*** Dataset content Section Begins ***

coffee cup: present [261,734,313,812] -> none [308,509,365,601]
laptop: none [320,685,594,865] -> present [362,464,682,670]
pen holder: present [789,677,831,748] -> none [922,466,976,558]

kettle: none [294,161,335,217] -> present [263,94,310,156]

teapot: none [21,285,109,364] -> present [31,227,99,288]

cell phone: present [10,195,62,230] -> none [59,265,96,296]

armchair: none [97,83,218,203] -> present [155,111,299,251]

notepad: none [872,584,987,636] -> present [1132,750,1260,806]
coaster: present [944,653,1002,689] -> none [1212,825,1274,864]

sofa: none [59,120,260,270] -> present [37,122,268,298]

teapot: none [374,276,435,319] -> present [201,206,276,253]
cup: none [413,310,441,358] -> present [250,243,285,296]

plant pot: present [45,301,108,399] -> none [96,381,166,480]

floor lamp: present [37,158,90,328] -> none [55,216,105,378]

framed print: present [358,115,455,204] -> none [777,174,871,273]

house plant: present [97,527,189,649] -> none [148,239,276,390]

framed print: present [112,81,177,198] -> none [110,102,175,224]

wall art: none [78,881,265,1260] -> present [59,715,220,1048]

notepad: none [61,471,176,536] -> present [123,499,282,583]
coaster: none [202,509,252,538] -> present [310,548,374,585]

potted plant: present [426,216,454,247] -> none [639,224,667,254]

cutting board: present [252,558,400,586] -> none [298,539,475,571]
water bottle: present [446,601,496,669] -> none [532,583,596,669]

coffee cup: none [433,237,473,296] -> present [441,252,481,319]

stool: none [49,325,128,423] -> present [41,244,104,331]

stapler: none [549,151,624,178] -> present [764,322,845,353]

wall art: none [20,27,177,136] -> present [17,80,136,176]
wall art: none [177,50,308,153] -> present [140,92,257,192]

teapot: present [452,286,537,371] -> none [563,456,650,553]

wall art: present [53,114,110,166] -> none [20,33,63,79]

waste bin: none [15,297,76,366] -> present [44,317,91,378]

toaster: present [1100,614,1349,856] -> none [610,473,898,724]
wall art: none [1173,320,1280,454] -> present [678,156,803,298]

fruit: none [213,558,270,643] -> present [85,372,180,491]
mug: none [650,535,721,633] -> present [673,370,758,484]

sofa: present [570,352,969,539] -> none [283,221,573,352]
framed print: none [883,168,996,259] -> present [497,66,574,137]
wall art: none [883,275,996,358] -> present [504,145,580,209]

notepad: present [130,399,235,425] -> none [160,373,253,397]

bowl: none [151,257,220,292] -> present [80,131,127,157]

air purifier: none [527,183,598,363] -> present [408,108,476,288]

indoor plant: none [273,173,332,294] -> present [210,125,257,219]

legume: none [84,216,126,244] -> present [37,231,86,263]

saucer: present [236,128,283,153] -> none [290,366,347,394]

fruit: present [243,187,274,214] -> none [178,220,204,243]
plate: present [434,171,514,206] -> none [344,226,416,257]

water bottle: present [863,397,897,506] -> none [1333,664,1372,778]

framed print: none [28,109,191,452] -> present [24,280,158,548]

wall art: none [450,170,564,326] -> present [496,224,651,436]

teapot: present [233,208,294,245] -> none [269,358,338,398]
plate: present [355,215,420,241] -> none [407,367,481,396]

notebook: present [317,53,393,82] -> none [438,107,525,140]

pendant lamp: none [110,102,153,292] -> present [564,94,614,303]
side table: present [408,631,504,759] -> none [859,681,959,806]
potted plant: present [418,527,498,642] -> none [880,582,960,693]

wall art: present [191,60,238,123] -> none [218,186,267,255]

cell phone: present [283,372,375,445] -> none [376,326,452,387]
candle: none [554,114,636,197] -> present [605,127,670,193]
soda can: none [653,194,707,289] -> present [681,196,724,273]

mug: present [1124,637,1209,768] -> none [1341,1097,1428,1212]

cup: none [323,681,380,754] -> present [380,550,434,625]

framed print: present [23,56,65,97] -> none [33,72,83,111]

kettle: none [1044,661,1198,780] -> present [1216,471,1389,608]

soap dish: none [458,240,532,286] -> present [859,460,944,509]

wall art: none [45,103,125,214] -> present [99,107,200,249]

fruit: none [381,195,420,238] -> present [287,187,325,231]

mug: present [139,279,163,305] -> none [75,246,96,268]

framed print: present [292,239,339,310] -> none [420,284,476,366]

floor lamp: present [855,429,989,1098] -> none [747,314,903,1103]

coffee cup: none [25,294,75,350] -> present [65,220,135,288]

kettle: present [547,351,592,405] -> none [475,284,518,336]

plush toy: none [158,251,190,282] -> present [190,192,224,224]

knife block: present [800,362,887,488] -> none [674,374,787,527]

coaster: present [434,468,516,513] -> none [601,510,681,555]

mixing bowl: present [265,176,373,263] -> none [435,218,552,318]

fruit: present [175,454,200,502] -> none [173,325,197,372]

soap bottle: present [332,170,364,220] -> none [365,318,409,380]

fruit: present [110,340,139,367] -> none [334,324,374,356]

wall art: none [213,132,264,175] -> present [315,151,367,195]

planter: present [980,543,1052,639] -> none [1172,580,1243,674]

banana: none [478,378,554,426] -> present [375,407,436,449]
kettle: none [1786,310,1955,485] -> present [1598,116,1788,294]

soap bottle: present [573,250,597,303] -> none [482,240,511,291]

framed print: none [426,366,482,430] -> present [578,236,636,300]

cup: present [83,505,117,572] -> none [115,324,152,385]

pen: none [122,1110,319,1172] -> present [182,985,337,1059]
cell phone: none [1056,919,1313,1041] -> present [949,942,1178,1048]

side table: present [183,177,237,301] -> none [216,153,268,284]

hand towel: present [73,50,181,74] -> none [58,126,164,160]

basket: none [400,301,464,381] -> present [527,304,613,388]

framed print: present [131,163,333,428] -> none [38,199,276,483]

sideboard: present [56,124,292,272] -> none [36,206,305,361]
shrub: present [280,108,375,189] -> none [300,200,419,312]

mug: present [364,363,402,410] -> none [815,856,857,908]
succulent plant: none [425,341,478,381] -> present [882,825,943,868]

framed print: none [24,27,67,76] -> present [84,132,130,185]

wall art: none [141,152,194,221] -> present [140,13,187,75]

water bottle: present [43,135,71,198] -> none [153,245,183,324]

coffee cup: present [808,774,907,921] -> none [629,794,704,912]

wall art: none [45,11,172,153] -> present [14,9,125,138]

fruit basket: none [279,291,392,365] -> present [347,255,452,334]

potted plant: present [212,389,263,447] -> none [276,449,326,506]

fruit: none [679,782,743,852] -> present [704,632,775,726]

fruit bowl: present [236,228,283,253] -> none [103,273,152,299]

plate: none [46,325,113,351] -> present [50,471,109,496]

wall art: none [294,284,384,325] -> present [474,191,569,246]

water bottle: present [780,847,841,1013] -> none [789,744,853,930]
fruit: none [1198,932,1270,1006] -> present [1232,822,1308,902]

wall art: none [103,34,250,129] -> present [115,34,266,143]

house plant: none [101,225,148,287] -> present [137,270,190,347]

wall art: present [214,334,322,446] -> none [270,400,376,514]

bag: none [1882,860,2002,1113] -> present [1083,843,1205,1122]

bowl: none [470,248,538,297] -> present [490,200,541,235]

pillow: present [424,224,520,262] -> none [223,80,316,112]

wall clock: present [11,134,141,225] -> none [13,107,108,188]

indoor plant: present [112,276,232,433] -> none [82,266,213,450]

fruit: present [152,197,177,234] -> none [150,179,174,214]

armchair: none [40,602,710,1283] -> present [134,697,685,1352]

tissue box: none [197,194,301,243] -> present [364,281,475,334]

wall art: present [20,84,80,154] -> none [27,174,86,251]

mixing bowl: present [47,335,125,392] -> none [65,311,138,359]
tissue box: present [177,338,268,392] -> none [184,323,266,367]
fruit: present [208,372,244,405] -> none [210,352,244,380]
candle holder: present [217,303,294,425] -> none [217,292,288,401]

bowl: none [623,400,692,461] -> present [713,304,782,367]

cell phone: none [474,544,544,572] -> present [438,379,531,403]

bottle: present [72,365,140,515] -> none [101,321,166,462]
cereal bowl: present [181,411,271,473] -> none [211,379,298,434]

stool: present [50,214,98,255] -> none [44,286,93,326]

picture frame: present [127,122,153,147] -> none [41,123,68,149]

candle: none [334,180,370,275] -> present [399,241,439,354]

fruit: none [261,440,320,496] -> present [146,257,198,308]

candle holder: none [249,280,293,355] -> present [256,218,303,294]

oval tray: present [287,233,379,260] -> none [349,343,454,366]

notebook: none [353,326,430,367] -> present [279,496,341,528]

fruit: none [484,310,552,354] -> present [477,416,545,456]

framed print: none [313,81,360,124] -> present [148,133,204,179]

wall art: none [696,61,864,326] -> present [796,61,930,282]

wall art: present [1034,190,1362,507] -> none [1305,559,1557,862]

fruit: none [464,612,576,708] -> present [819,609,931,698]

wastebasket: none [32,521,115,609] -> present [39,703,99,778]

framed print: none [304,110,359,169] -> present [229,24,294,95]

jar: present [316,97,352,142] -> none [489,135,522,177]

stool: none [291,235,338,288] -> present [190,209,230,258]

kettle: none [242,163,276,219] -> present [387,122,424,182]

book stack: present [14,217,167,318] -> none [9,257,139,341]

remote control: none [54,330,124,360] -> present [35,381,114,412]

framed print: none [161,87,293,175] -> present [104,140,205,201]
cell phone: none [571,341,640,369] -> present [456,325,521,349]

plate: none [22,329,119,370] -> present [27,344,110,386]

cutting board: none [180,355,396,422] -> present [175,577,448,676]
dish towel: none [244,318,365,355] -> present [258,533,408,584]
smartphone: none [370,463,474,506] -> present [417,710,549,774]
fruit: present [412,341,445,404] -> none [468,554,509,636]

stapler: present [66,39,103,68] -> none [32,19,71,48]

*** Dataset content Section Ends ***

◆ **Exercise brief**: With the first line being the one containing "wall art: none [177,50,308,153]" and the last line the one containing "saucer: present [236,128,283,153]", transcribe exactly the lines above that fall in that range.

◆ **Answer for the task**:
wall art: none [177,50,308,153] -> present [140,92,257,192]

teapot: present [452,286,537,371] -> none [563,456,650,553]

wall art: present [53,114,110,166] -> none [20,33,63,79]

waste bin: none [15,297,76,366] -> present [44,317,91,378]

toaster: present [1100,614,1349,856] -> none [610,473,898,724]
wall art: none [1173,320,1280,454] -> present [678,156,803,298]

fruit: none [213,558,270,643] -> present [85,372,180,491]
mug: none [650,535,721,633] -> present [673,370,758,484]

sofa: present [570,352,969,539] -> none [283,221,573,352]
framed print: none [883,168,996,259] -> present [497,66,574,137]
wall art: none [883,275,996,358] -> present [504,145,580,209]

notepad: present [130,399,235,425] -> none [160,373,253,397]

bowl: none [151,257,220,292] -> present [80,131,127,157]

air purifier: none [527,183,598,363] -> present [408,108,476,288]

indoor plant: none [273,173,332,294] -> present [210,125,257,219]

legume: none [84,216,126,244] -> present [37,231,86,263]

saucer: present [236,128,283,153] -> none [290,366,347,394]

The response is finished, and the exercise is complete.